- Exercise: What you return must match the material exactly, with every line present.

- Records for this exercise:
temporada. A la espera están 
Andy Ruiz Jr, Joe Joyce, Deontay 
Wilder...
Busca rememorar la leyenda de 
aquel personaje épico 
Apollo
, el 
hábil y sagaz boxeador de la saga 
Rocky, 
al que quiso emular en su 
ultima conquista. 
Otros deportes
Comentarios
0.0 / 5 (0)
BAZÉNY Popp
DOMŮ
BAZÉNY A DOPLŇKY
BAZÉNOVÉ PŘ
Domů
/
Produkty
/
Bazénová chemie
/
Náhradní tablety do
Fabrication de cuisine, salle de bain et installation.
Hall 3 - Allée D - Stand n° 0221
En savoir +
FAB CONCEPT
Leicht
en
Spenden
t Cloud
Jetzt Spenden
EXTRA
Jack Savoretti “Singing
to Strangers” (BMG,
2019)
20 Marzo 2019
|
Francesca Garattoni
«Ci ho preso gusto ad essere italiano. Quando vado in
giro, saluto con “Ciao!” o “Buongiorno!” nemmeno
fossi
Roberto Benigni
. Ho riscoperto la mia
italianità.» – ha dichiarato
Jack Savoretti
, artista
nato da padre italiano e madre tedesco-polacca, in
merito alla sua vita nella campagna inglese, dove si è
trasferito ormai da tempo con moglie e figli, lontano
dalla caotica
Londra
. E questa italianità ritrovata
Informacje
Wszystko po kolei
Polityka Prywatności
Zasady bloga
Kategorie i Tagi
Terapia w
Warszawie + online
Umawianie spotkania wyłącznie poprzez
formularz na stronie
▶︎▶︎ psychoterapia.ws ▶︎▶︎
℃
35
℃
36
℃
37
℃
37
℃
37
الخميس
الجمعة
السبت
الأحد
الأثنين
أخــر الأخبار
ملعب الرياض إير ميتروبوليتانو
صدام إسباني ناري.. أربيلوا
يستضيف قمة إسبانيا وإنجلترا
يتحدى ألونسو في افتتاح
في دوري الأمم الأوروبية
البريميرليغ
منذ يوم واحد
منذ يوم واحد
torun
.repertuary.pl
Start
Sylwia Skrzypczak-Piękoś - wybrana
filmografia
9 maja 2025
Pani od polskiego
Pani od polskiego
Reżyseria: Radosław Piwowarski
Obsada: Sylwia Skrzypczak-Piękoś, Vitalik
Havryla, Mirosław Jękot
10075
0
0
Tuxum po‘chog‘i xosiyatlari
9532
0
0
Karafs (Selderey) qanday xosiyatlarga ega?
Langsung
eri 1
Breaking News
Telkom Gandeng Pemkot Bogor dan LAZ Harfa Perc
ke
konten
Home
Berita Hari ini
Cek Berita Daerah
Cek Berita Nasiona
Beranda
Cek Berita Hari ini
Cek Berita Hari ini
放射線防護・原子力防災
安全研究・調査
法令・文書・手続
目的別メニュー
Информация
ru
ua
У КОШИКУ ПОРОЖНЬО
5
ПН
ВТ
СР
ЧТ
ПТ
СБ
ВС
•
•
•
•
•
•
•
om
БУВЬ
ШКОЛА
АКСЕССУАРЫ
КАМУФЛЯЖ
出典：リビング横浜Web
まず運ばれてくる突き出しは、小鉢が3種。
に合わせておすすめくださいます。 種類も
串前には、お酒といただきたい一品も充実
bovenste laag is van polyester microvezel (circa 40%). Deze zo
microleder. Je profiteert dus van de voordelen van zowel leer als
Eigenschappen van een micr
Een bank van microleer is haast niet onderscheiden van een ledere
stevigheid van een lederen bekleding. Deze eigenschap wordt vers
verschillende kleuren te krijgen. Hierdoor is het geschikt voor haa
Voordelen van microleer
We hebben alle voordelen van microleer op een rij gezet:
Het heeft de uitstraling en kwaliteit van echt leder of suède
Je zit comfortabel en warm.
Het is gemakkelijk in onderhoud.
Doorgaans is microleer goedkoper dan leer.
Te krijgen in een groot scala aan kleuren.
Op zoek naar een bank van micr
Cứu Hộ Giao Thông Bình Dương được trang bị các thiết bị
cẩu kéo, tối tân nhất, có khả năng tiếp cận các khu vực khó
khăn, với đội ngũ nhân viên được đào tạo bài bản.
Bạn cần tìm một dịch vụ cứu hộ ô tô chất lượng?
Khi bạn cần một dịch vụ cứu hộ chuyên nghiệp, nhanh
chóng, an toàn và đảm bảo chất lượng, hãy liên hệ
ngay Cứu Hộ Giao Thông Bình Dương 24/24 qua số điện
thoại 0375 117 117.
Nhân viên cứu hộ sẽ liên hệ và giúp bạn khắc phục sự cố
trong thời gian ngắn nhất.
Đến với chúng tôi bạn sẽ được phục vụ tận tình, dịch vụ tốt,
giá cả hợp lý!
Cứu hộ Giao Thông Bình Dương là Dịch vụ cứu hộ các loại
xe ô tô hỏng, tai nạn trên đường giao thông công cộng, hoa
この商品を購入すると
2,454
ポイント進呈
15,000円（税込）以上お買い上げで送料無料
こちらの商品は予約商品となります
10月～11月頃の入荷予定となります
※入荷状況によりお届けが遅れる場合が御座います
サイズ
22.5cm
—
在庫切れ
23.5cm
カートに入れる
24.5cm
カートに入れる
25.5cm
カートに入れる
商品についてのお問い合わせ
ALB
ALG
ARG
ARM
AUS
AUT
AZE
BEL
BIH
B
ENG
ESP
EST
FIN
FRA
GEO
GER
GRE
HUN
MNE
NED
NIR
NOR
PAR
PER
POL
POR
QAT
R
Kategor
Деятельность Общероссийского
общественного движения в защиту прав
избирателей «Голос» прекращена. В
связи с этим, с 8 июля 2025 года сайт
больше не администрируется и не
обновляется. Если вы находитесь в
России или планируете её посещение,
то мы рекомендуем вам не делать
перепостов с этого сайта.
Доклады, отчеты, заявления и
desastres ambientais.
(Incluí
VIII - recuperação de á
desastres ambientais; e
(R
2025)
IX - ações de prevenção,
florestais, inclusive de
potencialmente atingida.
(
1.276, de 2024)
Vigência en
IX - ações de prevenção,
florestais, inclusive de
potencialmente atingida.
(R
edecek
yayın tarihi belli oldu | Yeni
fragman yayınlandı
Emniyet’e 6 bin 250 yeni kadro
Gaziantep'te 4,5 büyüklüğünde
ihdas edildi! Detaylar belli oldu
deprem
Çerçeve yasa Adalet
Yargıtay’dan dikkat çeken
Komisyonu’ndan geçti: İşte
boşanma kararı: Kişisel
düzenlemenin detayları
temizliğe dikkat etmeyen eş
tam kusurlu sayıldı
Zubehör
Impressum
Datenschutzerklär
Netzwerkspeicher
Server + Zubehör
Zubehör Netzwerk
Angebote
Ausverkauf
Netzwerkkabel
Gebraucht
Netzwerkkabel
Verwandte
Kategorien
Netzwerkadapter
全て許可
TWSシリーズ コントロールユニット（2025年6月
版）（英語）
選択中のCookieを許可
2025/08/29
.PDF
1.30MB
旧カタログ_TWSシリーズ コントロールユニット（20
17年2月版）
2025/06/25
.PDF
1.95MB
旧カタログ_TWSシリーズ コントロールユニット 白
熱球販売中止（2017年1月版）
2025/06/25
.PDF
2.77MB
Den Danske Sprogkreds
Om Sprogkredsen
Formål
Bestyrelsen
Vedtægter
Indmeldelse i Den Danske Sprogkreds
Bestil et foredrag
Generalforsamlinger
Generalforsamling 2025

- Answer to the problem:
temporada. A la espera están 
Andy Ruiz Jr, Joe Joyce, Deontay 
Wilder...
Busca rememorar la leyenda de 
aquel personaje épico 
Apollo
, el 
hábil y sagaz boxeador de la saga 
Rocky, 
al que quiso emular en su 
ultima conquista. 
Otros deportes
Comentarios
0.0 / 5 (0)
BAZÉNY Popp
DOMŮ
BAZÉNY A DOPLŇKY
BAZÉNOVÉ PŘ
Domů
/
Produkty
/
Bazénová chemie
/
Náhradní tablety do
Fabrication de cuisine, salle de bain et installation.
Hall 3 - Allée D - Stand n° 0221
En savoir +
FAB CONCEPT
Leicht
en
Spenden
t Cloud
Jetzt Spenden
EXTRA
Jack Savoretti “Singing
to Strangers” (BMG,
2019)
20 Marzo 2019
|
Francesca Garattoni
«Ci ho preso gusto ad essere italiano. Quando vado in
giro, saluto con “Ciao!” o “Buongiorno!” nemmeno
fossi
Roberto Benigni
. Ho riscoperto la mia
italianità.» – ha dichiarato
Jack Savoretti
, artista
nato da padre italiano e madre tedesco-polacca, in
merito alla sua vita nella campagna inglese, dove si è
trasferito ormai da tempo con moglie e figli, lontano
dalla caotica
Londra
. E questa italianità ritrovata
Informacje
Wszystko po kolei
Polityka Prywatności
Zasady bloga
Kategorie i Tagi
Terapia w
Warszawie + online
Umawianie spotkania wyłącznie poprzez
formularz na stronie
▶︎▶︎ psychoterapia.ws ▶︎▶︎
℃
35
℃
36
℃
37
℃
37
℃
37
الخميس
الجمعة
السبت
الأحد
الأثنين
أخــر الأخبار
ملعب الرياض إير ميتروبوليتانو
صدام إسباني ناري.. أربيلوا
يستضيف قمة إسبانيا وإنجلترا
يتحدى ألونسو في افتتاح
في دوري الأمم الأوروبية
البريميرليغ
منذ يوم واحد
منذ يوم واحد
torun
.repertuary.pl
Start
Sylwia Skrzypczak-Piękoś - wybrana
filmografia
9 maja 2025
Pani od polskiego
Pani od polskiego
Reżyseria: Radosław Piwowarski
Obsada: Sylwia Skrzypczak-Piękoś, Vitalik
Havryla, Mirosław Jękot
10075
0
0
Tuxum po‘chog‘i xosiyatlari
9532
0
0
Karafs (Selderey) qanday xosiyatlarga ega?
Langsung
eri 1
Breaking News
Telkom Gandeng Pemkot Bogor dan LAZ Harfa Perc
ke
konten
Home
Berita Hari ini
Cek Berita Daerah
Cek Berita Nasiona
Beranda
Cek Berita Hari ini
Cek Berita Hari ini
放射線防護・原子力防災
安全研究・調査
法令・文書・手続
目的別メニュー
Информация
ru
ua
У КОШИКУ ПОРОЖНЬО
5
ПН
ВТ
СР
ЧТ
ПТ
СБ
ВС
•
•
•
•
•
•
•
om
БУВЬ
ШКОЛА
АКСЕССУАРЫ
КАМУФЛЯЖ
出典：リビング横浜Web
まず運ばれてくる突き出しは、小鉢が3種。
に合わせておすすめくださいます。 種類も
串前には、お酒といただきたい一品も充実
bovenste laag is van polyester microvezel (circa 40%). Deze zo
microleder. Je profiteert dus van de voordelen van zowel leer als
Eigenschappen van een micr
Een bank van microleer is haast niet onderscheiden van een ledere
stevigheid van een lederen bekleding. Deze eigenschap wordt vers
verschillende kleuren te krijgen. Hierdoor is het geschikt voor haa
Voordelen van microleer
We hebben alle voordelen van microleer op een rij gezet:
Het heeft de uitstraling en kwaliteit van echt leder of suède
Je zit comfortabel en warm.
Het is gemakkelijk in onderhoud.
Doorgaans is microleer goedkoper dan leer.
Te krijgen in een groot scala aan kleuren.
Op zoek naar een bank van micr
Cứu Hộ Giao Thông Bình Dương được trang bị các thiết bị
cẩu kéo, tối tân nhất, có khả năng tiếp cận các khu vực khó
khăn, với đội ngũ nhân viên được đào tạo bài bản.
Bạn cần tìm một dịch vụ cứu hộ ô tô chất lượng?
Khi bạn cần một dịch vụ cứu hộ chuyên nghiệp, nhanh
chóng, an toàn và đảm bảo chất lượng, hãy liên hệ
ngay Cứu Hộ Giao Thông Bình Dương 24/24 qua số điện
thoại 0375 117 117.
Nhân viên cứu hộ sẽ liên hệ và giúp bạn khắc phục sự cố
trong thời gian ngắn nhất.
Đến với chúng tôi bạn sẽ được phục vụ tận tình, dịch vụ tốt,
giá cả hợp lý!
Cứu hộ Giao Thông Bình Dương là Dịch vụ cứu hộ các loại
xe ô tô hỏng, tai nạn trên đường giao thông công cộng, hoa
この商品を購入すると
2,454
ポイント進呈
15,000円（税込）以上お買い上げで送料無料
こちらの商品は予約商品となります
10月～11月頃の入荷予定となります
※入荷状況によりお届けが遅れる場合が御座います
サイズ
22.5cm
—
在庫切れ
23.5cm
カートに入れる
24.5cm
カートに入れる
25.5cm
カートに入れる
商品についてのお問い合わせ
ALB
ALG
ARG
ARM
AUS
AUT
AZE
BEL
BIH
B
ENG
ESP
EST
FIN
FRA
GEO
GER
GRE
HUN
MNE
NED
NIR
NOR
PAR
PER
POL
POR
QAT
R
Kategor
Деятельность Общероссийского
общественного движения в защиту прав
избирателей «Голос» прекращена. В
связи с этим, с 8 июля 2025 года сайт
больше не администрируется и не
обновляется. Если вы находитесь в
России или планируете её посещение,
то мы рекомендуем вам не делать
перепостов с этого сайта.
Доклады, отчеты, заявления и
desastres ambientais.
(Incluí
VIII - recuperação de á
desastres ambientais; e
(R
2025)
IX - ações de prevenção,
florestais, inclusive de
potencialmente atingida.
(
1.276, de 2024)
Vigência en
IX - ações de prevenção,
florestais, inclusive de
potencialmente atingida.
(R
edecek
yayın tarihi belli oldu | Yeni
fragman yayınlandı
Emniyet’e 6 bin 250 yeni kadro
Gaziantep'te 4,5 büyüklüğünde
ihdas edildi! Detaylar belli oldu
deprem
Çerçeve yasa Adalet
Yargıtay’dan dikkat çeken
Komisyonu’ndan geçti: İşte
boşanma kararı: Kişisel
düzenlemenin detayları
temizliğe dikkat etmeyen eş
tam kusurlu sayıldı
Zubehör
Impressum
Datenschutzerklär
Netzwerkspeicher
Server + Zubehör
Zubehör Netzwerk
Angebote
Ausverkauf
Netzwerkkabel
Gebraucht
Netzwerkkabel
Verwandte
Kategorien
Netzwerkadapter
全て許可
TWSシリーズ コントロールユニット（2025年6月
版）（英語）
選択中のCookieを許可
2025/08/29
.PDF
1.30MB
旧カタログ_TWSシリーズ コントロールユニット（20
17年2月版）
2025/06/25
.PDF
1.95MB
旧カタログ_TWSシリーズ コントロールユニット 白
熱球販売中止（2017年1月版）
2025/06/25
.PDF
2.77MB
Den Danske Sprogkreds
Om Sprogkredsen
Formål
Bestyrelsen
Vedtægter
Indmeldelse i Den Danske Sprogkreds
Bestil et foredrag
Generalforsamlinger
Generalforsamling 2025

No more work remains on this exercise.